20. L-Serine: A conditionally essential amino acid (when the body is experiencing stress, endogenous production may not be enough, or may be inhibited, meaning the body must source more from diet). L-Serine is required for p-selectin proteins cytoplasmic domain, serine also serves as the phosphorylation site for p-selectin proteins. In response to UV radiation cell damage, the protein p53 can regulate cellular apoptosis, and growth, p53 protein relies on serine as its phosphorylation site; p53 protein is a transcription factor protein that responds to damaged DNA signals. Transcription factors can turn genes on or off through the epigenetic system, therefore p53 has the ability to suppress/silence damaged DNA/oncogenes to prevent UV-irradiated/damaged genes from proliferating or creating compromised proteins. Serine being the phosphorylation site of p53 protein serves as an expression regulator of the transcription factor protein, expression required after suffering genetic damage, p53 is also known as the tumor suppressor protein. Serine also has a positive impact on the expression of glutathione peroxidase (GPx), an important enzyme antioxidant compound. L-Serine is also required for phosphatidylserine synthesis, a phospholipid that protects neurons in the brain - prompting clinical studies of l-serine supplementation as a potential treatment or prevention mechanism of neurodegenerative diseases.

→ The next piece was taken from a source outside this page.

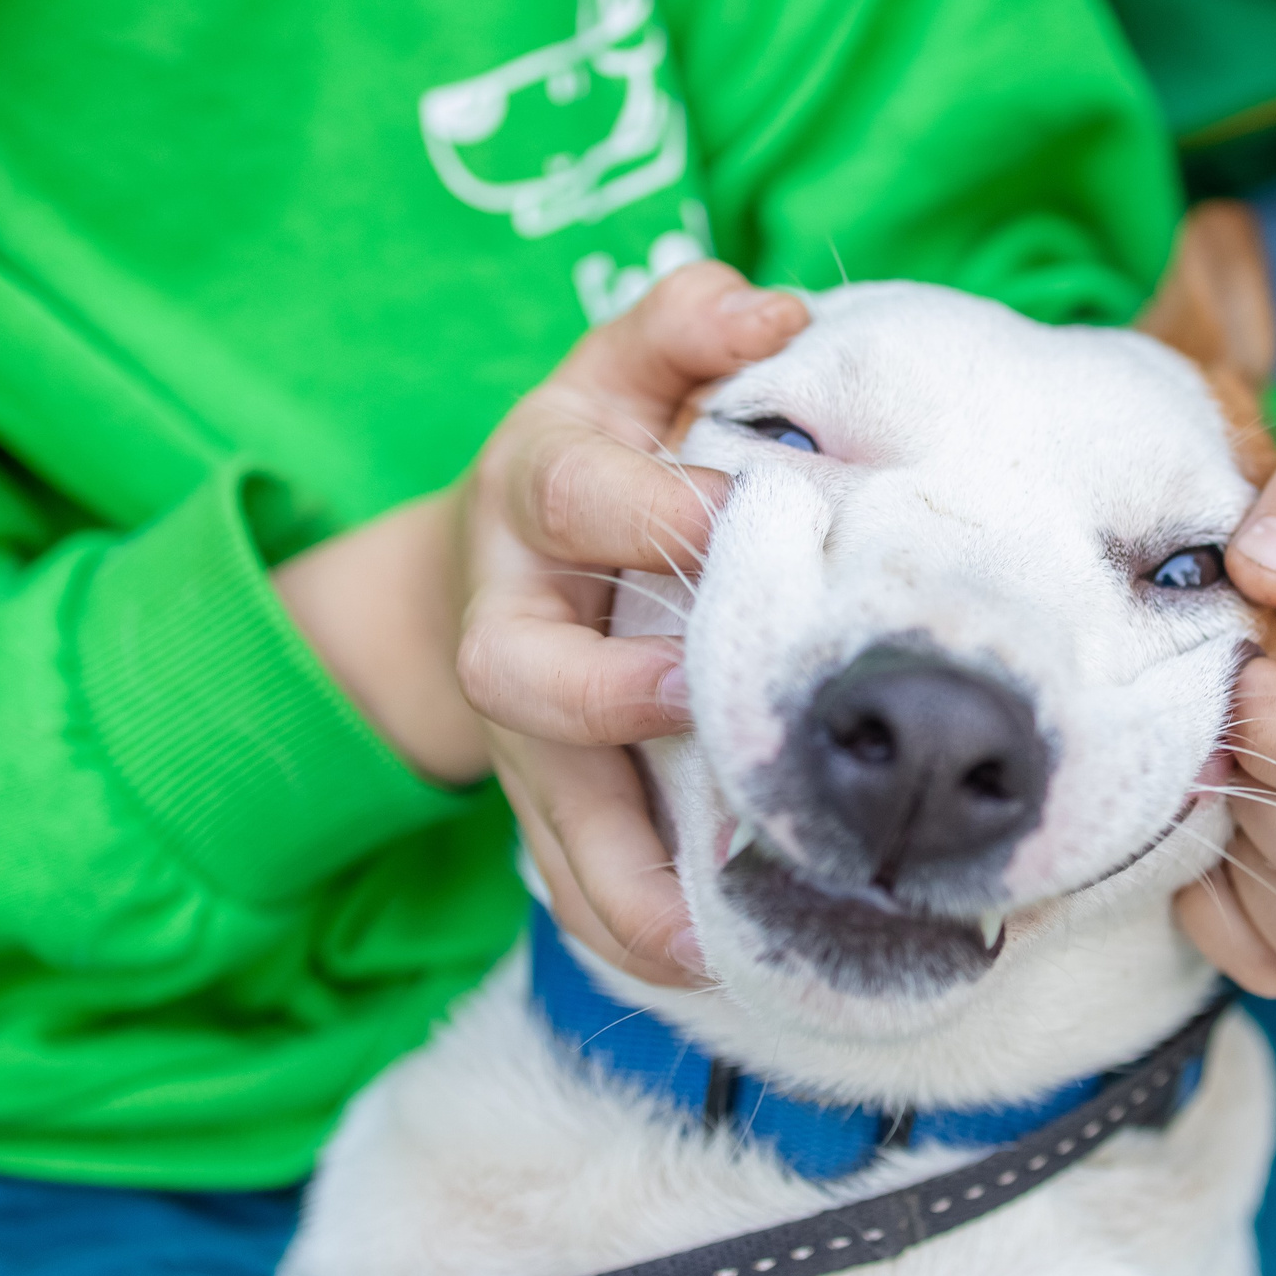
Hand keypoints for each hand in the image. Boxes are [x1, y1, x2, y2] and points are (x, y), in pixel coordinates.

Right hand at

Serine is encoded by codons, UCC, UCU, UCG, UCA, AGC, and AGU. Food sources include; eggs, spirulina, turkey, elk, cottage cheese, buffalo, cod, milk, pumpkin seeds, parsley, salmon, kidney beans, pistachios, wheat germ, and peanuts.

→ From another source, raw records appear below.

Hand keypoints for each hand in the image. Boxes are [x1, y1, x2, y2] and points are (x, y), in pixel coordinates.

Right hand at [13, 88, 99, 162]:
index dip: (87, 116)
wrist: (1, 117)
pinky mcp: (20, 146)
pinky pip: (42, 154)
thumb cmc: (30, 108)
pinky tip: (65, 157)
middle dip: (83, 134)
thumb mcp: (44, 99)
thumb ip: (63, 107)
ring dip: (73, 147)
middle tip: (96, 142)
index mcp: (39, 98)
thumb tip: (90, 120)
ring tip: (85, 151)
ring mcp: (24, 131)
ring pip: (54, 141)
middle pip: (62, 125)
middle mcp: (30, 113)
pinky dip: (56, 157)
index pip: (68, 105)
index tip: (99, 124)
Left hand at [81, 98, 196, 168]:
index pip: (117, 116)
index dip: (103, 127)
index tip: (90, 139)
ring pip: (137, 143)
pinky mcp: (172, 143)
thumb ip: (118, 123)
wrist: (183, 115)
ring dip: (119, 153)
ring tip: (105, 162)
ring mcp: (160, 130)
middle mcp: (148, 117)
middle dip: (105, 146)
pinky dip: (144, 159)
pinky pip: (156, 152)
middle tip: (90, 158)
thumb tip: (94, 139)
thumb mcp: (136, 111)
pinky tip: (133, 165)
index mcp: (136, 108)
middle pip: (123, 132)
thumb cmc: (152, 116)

21. L-Selenocysteine: A nonessential amino acid, the body produces selenocysteine internally, however selenocysteine is best classified as a non-standard amino acid. The 21st amino acid, discovered in 1986, by Thressa Stadtman. A non-standard amino acid due to its incorporation as a stop codon, UGA. This particular amino acids is a cysteine structure with a selenium chain rather than a sulfur containing chain, hence the name. Selenium is a mineral involved in antioxidant enzyme production. Selenocysteine is both encoded and is incorporated in proteins by and as the codon, UGA. Food sources are cysteine food sources, and selenium food sources, which are; brazil nuts, cottage cheese, brown rice, cashews, spinach, oysters, and shiitake mushrooms.
22. L-Pyrrolysine: A nonessential amino acid, the body produces pyrrolysine endogenously, however pyrrolysine is best classified as a non-standard amino acid. The 22nd amino acid, discovered in 2002. A non-standard amino acid due to its incorporation as a stop codon, UAG. Food sources for pyrrolysine are food sources of the essential amino acid lysine and an alkaline supply for chemical compounds that are apart of the pyrrolysine structure.
*This is not to be taken as medical advice, or to diagnose, treat, or cure any illness. These statements have not be viewed or approved by the FDA.